▶ **TASKS AND EXERCISES**:
1. According to the biography of Lewis Arthur McConville, who preceded him as Member of Parliament for Joliette?
2. From the biography of Lewis Arthur McConville, list each family member it names, with that person's relationship to him.

▶ **EXCERPT**:
⁂
Member of Parliament for Joliette
- In office 1880–1882
- Preceded by: Louis François Georges Baby
- Succeeded by: Édouard Guilbault

Personal details
- Born: 20 December 1849 Berthier, Canada East, Canada
- Died: 10 May 1882 (aged 32) Joliette, Quebec, Canada
- Political party: Conservative
- Spouse: Josephte-Antonine Tarieu de Lanaudière ​ ​(m. 1878)​
- Parents: John McConville (father); Mary McKay (mother);
- Relatives: Joseph-Norbert-Alfred McConville (brother)

= Lewis Arthur McConville =

Canadian politician (1849–1882)

Lewis Arthur McConville (20 December 1849 - 10 May 1882) was a lawyer, journalist and political figure in Quebec. He represented Joliette in the House of Commons of Canada from 1880 to 1882 as a Conservative member.
⁂
▶ **DATASET ENTRIES**:
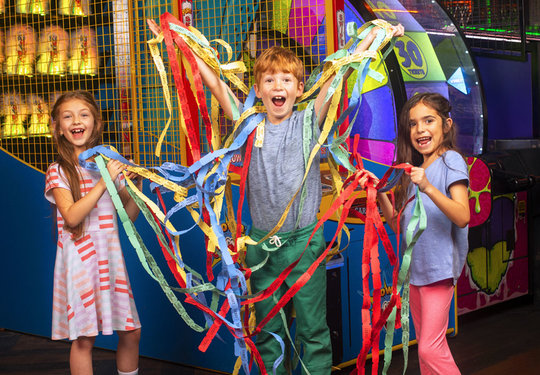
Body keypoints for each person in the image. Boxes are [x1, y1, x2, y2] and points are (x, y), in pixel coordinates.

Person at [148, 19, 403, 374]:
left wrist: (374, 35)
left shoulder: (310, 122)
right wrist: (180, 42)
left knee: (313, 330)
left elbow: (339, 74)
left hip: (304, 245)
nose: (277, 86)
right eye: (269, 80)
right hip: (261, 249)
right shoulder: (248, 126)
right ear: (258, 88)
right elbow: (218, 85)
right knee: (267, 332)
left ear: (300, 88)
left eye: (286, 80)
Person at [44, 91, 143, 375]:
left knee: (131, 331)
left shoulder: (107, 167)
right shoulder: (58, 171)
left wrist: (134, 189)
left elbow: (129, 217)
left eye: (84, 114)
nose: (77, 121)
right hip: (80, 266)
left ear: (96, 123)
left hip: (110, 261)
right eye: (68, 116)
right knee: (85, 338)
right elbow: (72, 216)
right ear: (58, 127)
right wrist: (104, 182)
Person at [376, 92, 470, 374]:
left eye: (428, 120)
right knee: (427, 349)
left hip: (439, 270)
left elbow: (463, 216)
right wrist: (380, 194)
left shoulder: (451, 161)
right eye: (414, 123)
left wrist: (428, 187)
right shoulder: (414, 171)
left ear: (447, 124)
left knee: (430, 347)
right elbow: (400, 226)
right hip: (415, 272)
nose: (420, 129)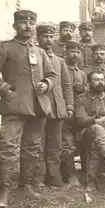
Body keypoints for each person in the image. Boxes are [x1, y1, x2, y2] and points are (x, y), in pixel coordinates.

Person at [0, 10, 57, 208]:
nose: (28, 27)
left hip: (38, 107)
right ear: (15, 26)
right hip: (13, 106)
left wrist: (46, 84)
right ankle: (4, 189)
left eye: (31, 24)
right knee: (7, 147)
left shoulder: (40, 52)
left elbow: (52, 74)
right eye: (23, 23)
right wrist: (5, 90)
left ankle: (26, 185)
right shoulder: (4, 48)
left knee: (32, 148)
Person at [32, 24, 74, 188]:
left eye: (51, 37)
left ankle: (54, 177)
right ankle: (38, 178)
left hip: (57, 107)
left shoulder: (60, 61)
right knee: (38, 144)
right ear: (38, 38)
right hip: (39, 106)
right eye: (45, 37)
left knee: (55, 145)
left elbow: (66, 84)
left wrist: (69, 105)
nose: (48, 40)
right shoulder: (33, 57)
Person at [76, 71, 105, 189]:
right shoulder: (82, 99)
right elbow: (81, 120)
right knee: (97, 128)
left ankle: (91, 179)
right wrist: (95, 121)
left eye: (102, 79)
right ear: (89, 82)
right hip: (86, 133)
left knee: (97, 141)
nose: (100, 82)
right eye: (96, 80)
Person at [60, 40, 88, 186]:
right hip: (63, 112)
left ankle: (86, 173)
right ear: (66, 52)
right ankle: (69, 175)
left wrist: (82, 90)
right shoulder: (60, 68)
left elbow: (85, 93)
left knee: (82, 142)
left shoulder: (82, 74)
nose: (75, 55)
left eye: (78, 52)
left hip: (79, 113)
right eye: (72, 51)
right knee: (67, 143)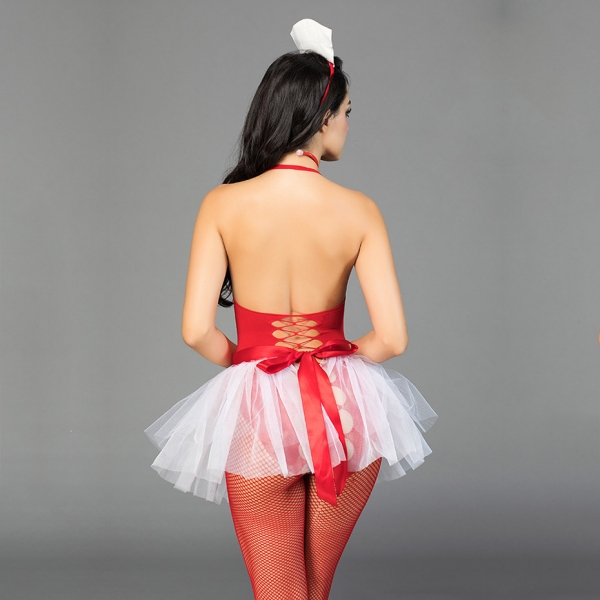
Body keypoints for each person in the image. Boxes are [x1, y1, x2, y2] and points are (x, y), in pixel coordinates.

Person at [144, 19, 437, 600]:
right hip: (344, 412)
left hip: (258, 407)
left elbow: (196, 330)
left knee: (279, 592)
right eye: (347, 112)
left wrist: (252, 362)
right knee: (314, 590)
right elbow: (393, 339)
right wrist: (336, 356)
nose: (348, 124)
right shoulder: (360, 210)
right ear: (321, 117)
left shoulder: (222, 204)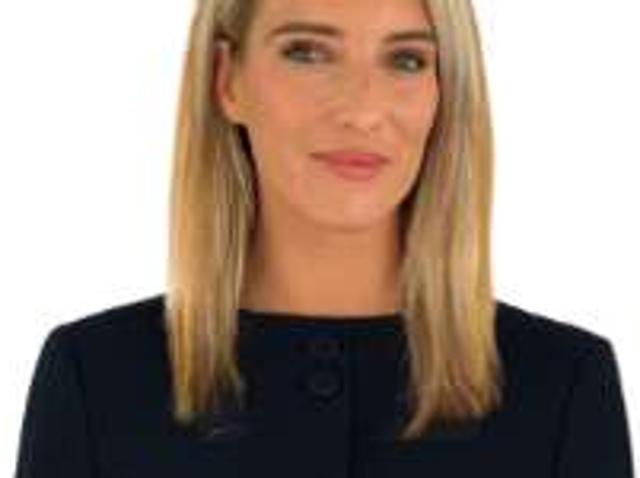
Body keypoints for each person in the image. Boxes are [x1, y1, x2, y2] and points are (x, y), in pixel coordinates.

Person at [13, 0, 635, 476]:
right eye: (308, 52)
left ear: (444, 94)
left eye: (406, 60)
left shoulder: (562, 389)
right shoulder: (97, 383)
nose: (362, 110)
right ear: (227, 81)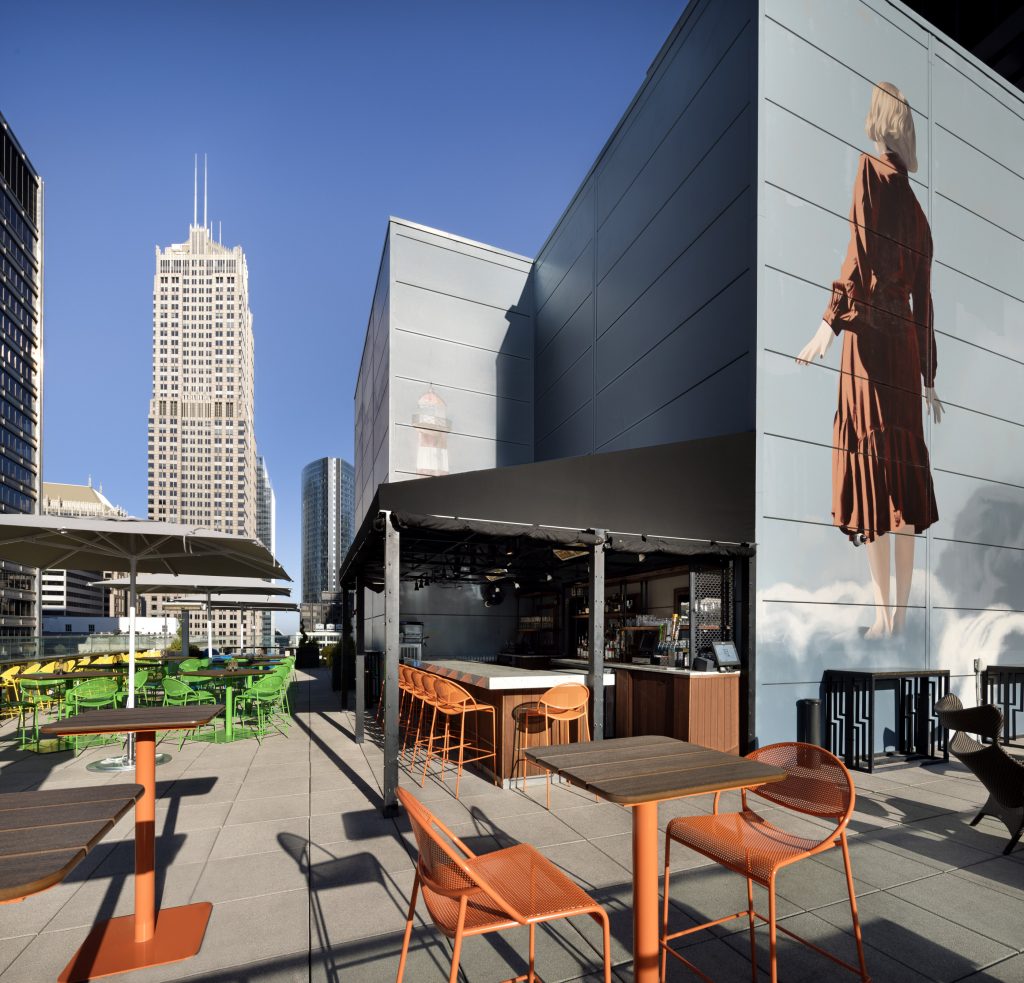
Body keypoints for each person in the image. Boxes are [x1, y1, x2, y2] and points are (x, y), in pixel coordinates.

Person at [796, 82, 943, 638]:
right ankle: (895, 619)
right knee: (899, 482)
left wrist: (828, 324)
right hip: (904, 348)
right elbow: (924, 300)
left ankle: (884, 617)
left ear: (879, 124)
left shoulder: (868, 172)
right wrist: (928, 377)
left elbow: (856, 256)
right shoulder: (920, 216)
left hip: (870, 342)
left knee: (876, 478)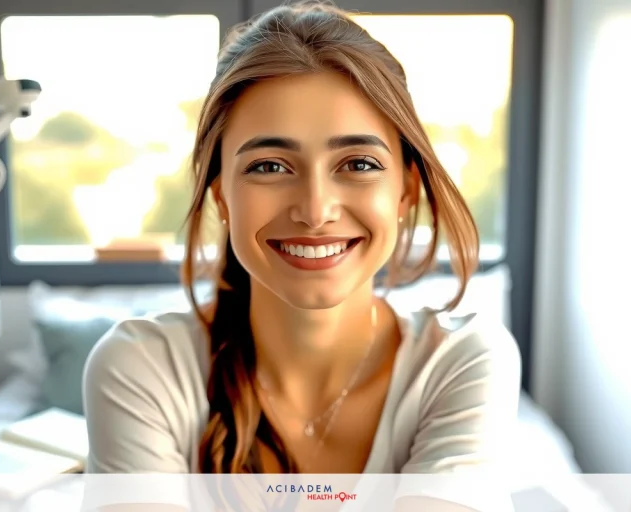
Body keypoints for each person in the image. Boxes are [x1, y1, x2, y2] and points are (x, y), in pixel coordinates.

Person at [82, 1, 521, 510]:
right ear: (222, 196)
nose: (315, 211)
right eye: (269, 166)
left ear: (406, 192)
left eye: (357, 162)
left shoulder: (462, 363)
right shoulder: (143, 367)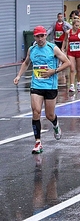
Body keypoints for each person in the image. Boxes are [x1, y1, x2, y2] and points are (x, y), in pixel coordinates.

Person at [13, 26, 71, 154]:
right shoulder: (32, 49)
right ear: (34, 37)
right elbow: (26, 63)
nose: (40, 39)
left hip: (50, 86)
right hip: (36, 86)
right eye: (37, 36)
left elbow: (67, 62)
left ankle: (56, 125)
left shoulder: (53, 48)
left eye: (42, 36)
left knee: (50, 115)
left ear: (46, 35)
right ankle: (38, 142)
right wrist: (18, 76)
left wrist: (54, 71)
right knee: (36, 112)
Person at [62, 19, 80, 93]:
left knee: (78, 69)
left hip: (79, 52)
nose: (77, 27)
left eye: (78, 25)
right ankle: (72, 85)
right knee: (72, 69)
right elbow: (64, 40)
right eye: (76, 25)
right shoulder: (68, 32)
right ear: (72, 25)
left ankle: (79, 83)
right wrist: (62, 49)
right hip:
⁂
▶ **SOLUTIONS IN ORDER**:
1. Louis François Georges Baby

2.
- Josephte-Antonine Tarieu de Lanaudière (spouse)
- John McConville (father)
- Mary McKay (mother)
- Joseph-Norbert-Alfred McConville (brother)